Sisterhood of Angel Mama’s Magazine | Pregnancy & Infant Loss Awareness Edition October 2021
My Sweet Angel Zariah Lived & Was So Loved!
Written & Photos by Tabitha Dominguez
From conception the specialist told me my baby girl Zariah would not survive because of my high blood pressure. I didn’t know about it because I had issues with my placenta and caused no amniotic fluid. My baby girl wasn’t getting the oxygen or nutrients she needed to grow and develop. They told me to have an abortion or to just spend time with her until she passed away. I didn’t want either choice. I kept the faith that God would heal her.
On January 28, 2021, I noticed my baby wasn’t moving much so I went to the hospital to check on her. My baby’s heart rate was dropping and they had to do an emergency c-section at 29 weeks pregnant. She was born with so many complications. Her brain was damaged so the dead cells were turning to fluid. They said if she survived she would never walk, talk, breath or eat on her own. She couldn’t move her arms or legs. The doctors ran an eye test and found out that she was blind. Her lungs were small and underdeveloped that she was put on a ventilator. Only half of my baby’s heart was pumping and the other half of her heart was working super hard.
My baby was put on high blood pressure and pain medicine. The doctors put her in a coma so she wouldn’t fight the ventilator. I only saw her eyes open the last week of her life. I tried feeding her my breast milk but her stomach couldn’t tolerate it so she was fed nutrition through IVs. The doctors kept telling me to let her go but I just couldn’t, I wanted to keep her and she fought so hard to be here. I had her baptized while in a coma and I only got to hold her three times of her life.
On March 19, 2021 I went to visit her for 2 hours. I did what I always did prayed over her and sang “You Are My Sunshine, My Only Sunshine”. She was so bloated and bruised she did not look good so I asked the doctors why she looked like that and they said Ascites and that the doctor will take a look at her tomorrow. I didn’t even know what that was until I looked it up after she died. When I got done visiting her I told her that I loved her and would be back to visit her soon but I never got another chance to visit her.
My baby’s heart rate dropped and the nurses came running in to do CPR on her. They brought her back and let me visit her again. Her heart rate dropped again and then stopped and the doctors and nurses rushed in doing everything they could to save her. My daughter’s father was in the car with our other three children. I told him to hurry and that our baby girl is dying. He rushed in and we prayed that God would heal her and let us keep her.
A doctor came in to let the fluid out of her stomach to see if that would help.
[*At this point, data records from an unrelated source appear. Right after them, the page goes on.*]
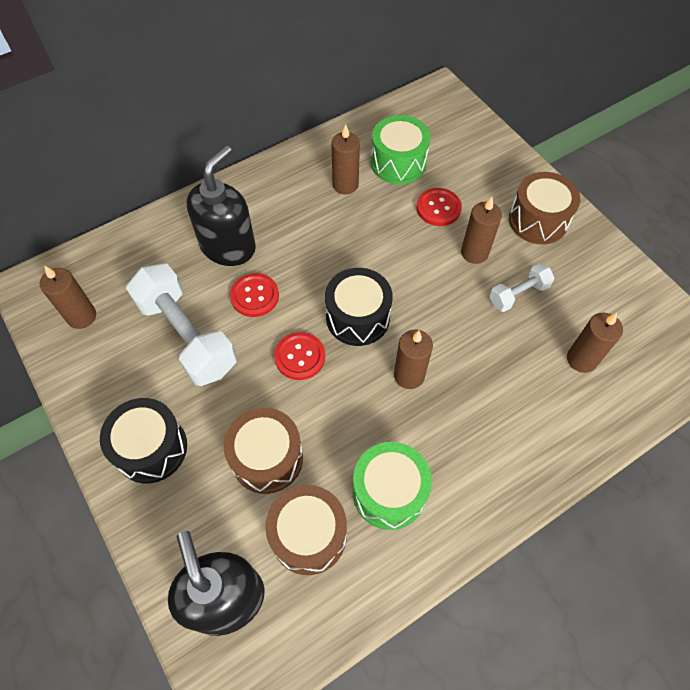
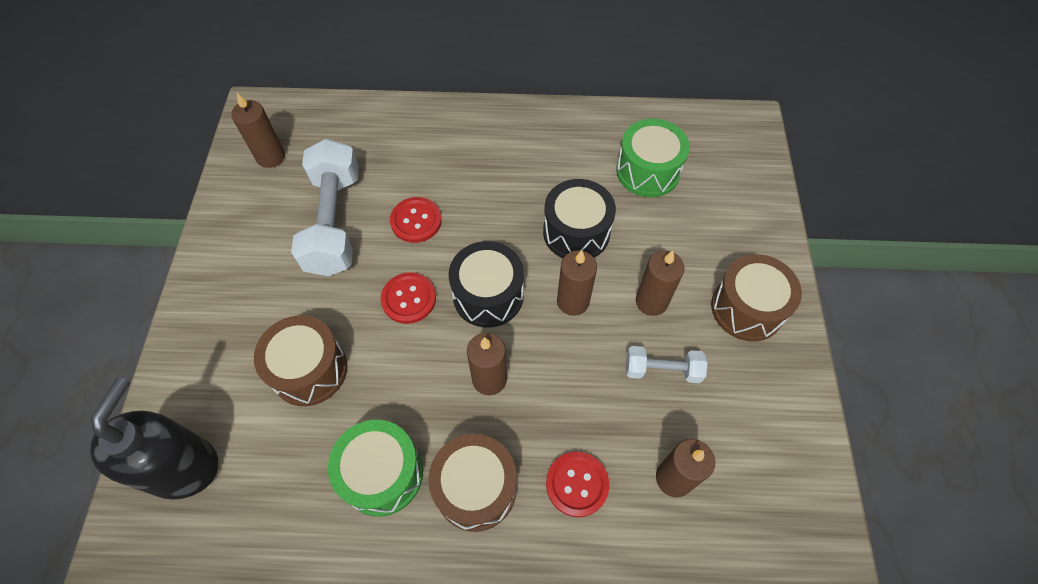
camera: 35 degrees right, 0 degrees up
(151, 448) = (231, 299): black drum -> black drum (576, 232)
(228, 246) = (430, 164): black soap dispenser -> none
(308, 535) = (286, 461): brown drum -> brown drum (476, 488)
(345, 185) = (579, 165): brown candle -> brown candle (573, 301)
(438, 208) = (651, 237): red button -> red button (577, 484)

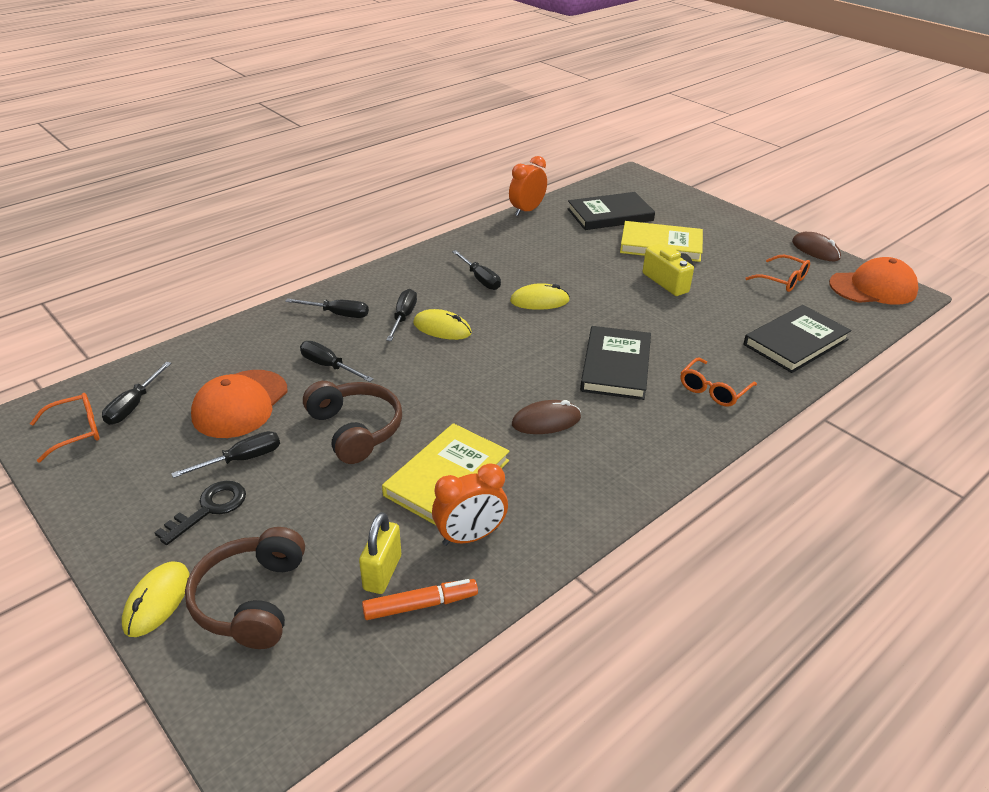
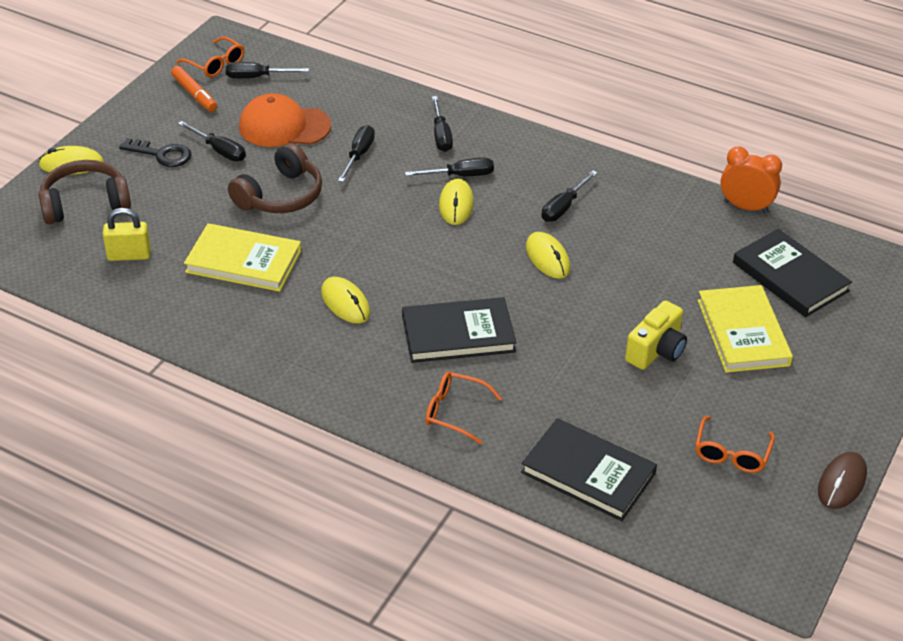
camera: 70 degrees right, 5 degrees up
(420, 605) = (105, 282): orange marker -> orange marker (194, 94)
(470, 537) = (181, 290): orange clock -> none
(546, 421) = (345, 303): brown mouse -> yellow mouse
(873, 288) = (773, 546): orange cap -> none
It didn’t! They worked on her until they no longer could. I told them to continue working on her but they wouldn’t. They walked me over to her and took off all her tubes and wires and handed me my baby girl. I was in shock! I couldn’t believe my baby girl was gone. I tried pumping her chest and crying to come back to me. Her father and I just held her, kissed her, hugged her and cried. I cried so much my head started hurting.
The chaplain came to send his condolences and to give us a certificate with her name on it. The nurses took her hand and foot prints for us to keep. They even gave us a keepsake box to put everything of hers in like her diapers, blankets, powder, soap, her little caps, etc. The nurse took us to a room by ourself. She let our other kids come to meet and hold her. I was so sad they never got to meet her alive only on video calls. We all just held her and cried. I even got to bath her, something I never got to do because she was so sick. The nurses cut pieces of her hair for me to keep. I didn’t want to leave her. I wanted to bring her home, where she was supposed to be. The doctor asked if we wanted a autopsy I said yes. We were all tired and had been at the hospital for 8 hours so we went straight home to cry and mourn.
It’s not fair I never got to breast feed or dress her up in cute dresses and bows. I never heard her little voice. I never got to watch her milestones. I was just so angry at God for blessing me with such a precious miracle just to be ripped away. It was so cruel! I begged, prayed, cried and had faith that she would be healed and she wasn’t. In the Bible it says he heals the sick and brings the dead to life. So why wasn’t my baby girl worth saving? I had people all over the world praying for her and that didn’t even help. I should be planning to bring her home not having her funeral.
The autopsy report came back after a month and she ended up dying from organ failure. Everything the doctors were saying were true even though I was in denial and had faith God would not let my baby girl or me down. During her funeral she looked so beautiful just like a little doll. I dressed her up in a little dress with a big pink bow, flower gloves and socks.
Everything was so big because she was so tiny. They let us hold her one last time and to take a family picture. The service was beautiful. We played pictures of her and played beautiful songs. The preacher did a beautiful sermon. I miss her so much that my heart aches. She would have been 7 months and I’m still mourning the loss of my baby girl. This pain will never go away, my tears will never dry. I just break down crying going to stores and seeing other mothers with their baby girls or just passing by the baby aisles. No parent should lose a child. No parent should suffer such heartache. I’m forever living a nightmare I will never wake up from. I just want my baby back!